- Required action
Output every line of text in the material below word for word, and leave the pictures out of your answer.

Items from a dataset
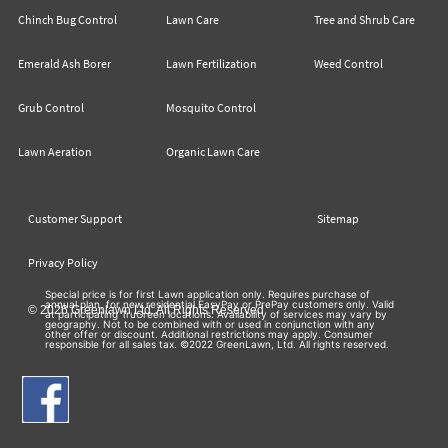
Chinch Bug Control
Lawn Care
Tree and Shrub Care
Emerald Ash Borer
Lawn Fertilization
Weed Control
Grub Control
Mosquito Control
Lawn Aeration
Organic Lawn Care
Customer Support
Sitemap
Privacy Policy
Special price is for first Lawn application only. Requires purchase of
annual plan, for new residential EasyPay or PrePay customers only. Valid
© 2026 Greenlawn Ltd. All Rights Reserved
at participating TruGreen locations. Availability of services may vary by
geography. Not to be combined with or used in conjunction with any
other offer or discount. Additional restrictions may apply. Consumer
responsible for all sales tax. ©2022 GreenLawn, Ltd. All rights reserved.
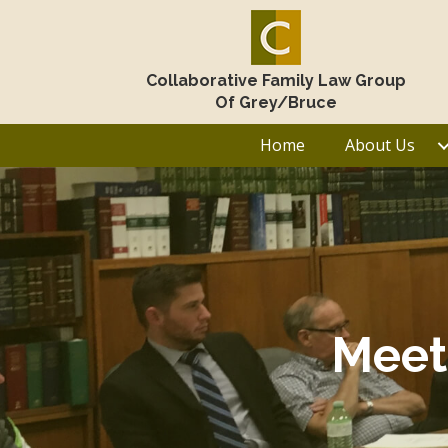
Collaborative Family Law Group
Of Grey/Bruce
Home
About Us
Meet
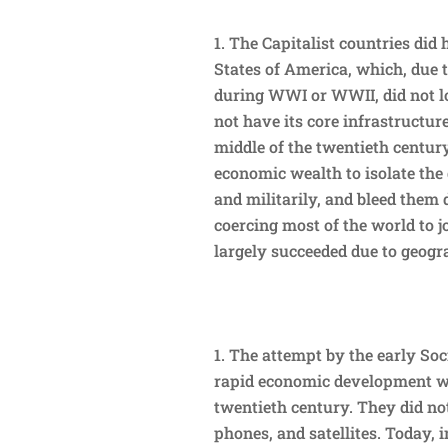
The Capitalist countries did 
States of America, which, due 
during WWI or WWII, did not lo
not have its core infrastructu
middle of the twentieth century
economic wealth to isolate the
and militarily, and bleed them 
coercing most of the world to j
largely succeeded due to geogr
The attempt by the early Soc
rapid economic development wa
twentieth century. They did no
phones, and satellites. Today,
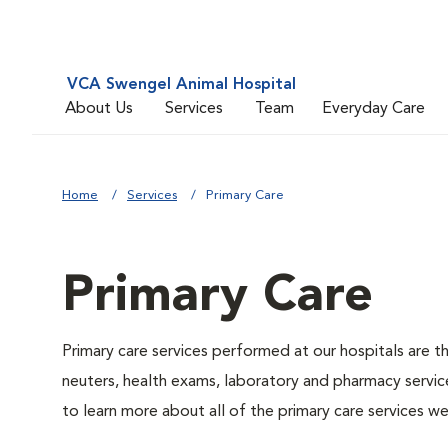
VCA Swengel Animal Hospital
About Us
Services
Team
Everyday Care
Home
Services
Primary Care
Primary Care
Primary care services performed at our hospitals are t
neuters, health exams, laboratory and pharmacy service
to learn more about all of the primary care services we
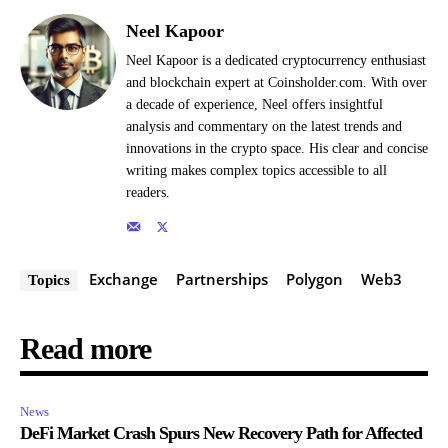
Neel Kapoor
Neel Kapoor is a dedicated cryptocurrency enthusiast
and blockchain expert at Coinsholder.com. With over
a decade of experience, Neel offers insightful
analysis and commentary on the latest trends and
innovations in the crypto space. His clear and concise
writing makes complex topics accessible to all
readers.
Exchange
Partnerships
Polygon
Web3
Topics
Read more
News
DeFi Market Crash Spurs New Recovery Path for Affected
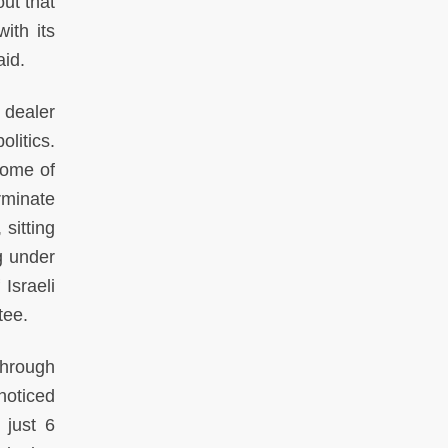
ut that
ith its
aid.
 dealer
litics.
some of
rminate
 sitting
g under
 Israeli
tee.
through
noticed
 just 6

- Exercise output
Chinch Bug Control
Lawn Care
Tree and Shrub Care
Emerald Ash Borer
Lawn Fertilization
Weed Control
Grub Control
Mosquito Control
Lawn Aeration
Organic Lawn Care
Customer Support
Sitemap
Privacy Policy
Special price is for first Lawn application only. Requires purchase of
annual plan, for new residential EasyPay or PrePay customers only. Valid
© 2026 Greenlawn Ltd. All Rights Reserved
at participating TruGreen locations. Availability of services may vary by
geography. Not to be combined with or used in conjunction with any
other offer or discount. Additional restrictions may apply. Consumer
responsible for all sales tax. ©2022 GreenLawn, Ltd. All rights reserved.
Collaborative Family Law Group
Of Grey/Bruce
Home
About Us
Meet
The Capitalist countries did 
States of America, which, due 
during WWI or WWII, did not lo
not have its core infrastructu
middle of the twentieth century
economic wealth to isolate the
and militarily, and bleed them 
coercing most of the world to j
largely succeeded due to geogr
The attempt by the early Soc
rapid economic development wa
twentieth century. They did no
phones, and satellites. Today,
VCA Swengel Animal Hospital
About Us
Services
Team
Everyday Care
Home
Services
Primary Care
Primary Care
Primary care services performed at our hospitals are t
neuters, health exams, laboratory and pharmacy service
to learn more about all of the primary care services we
Neel Kapoor
Neel Kapoor is a dedicated cryptocurrency enthusiast
and blockchain expert at Coinsholder.com. With over
a decade of experience, Neel offers insightful
analysis and commentary on the latest trends and
innovations in the crypto space. His clear and concise
writing makes complex topics accessible to all
readers.
Exchange
Partnerships
Polygon
Web3
Topics
Read more
News
DeFi Market Crash Spurs New Recovery Path for Affected
ut that
ith its
aid.
 dealer
litics.
some of
rminate
 sitting
g under
 Israeli
tee.
through
noticed
 just 6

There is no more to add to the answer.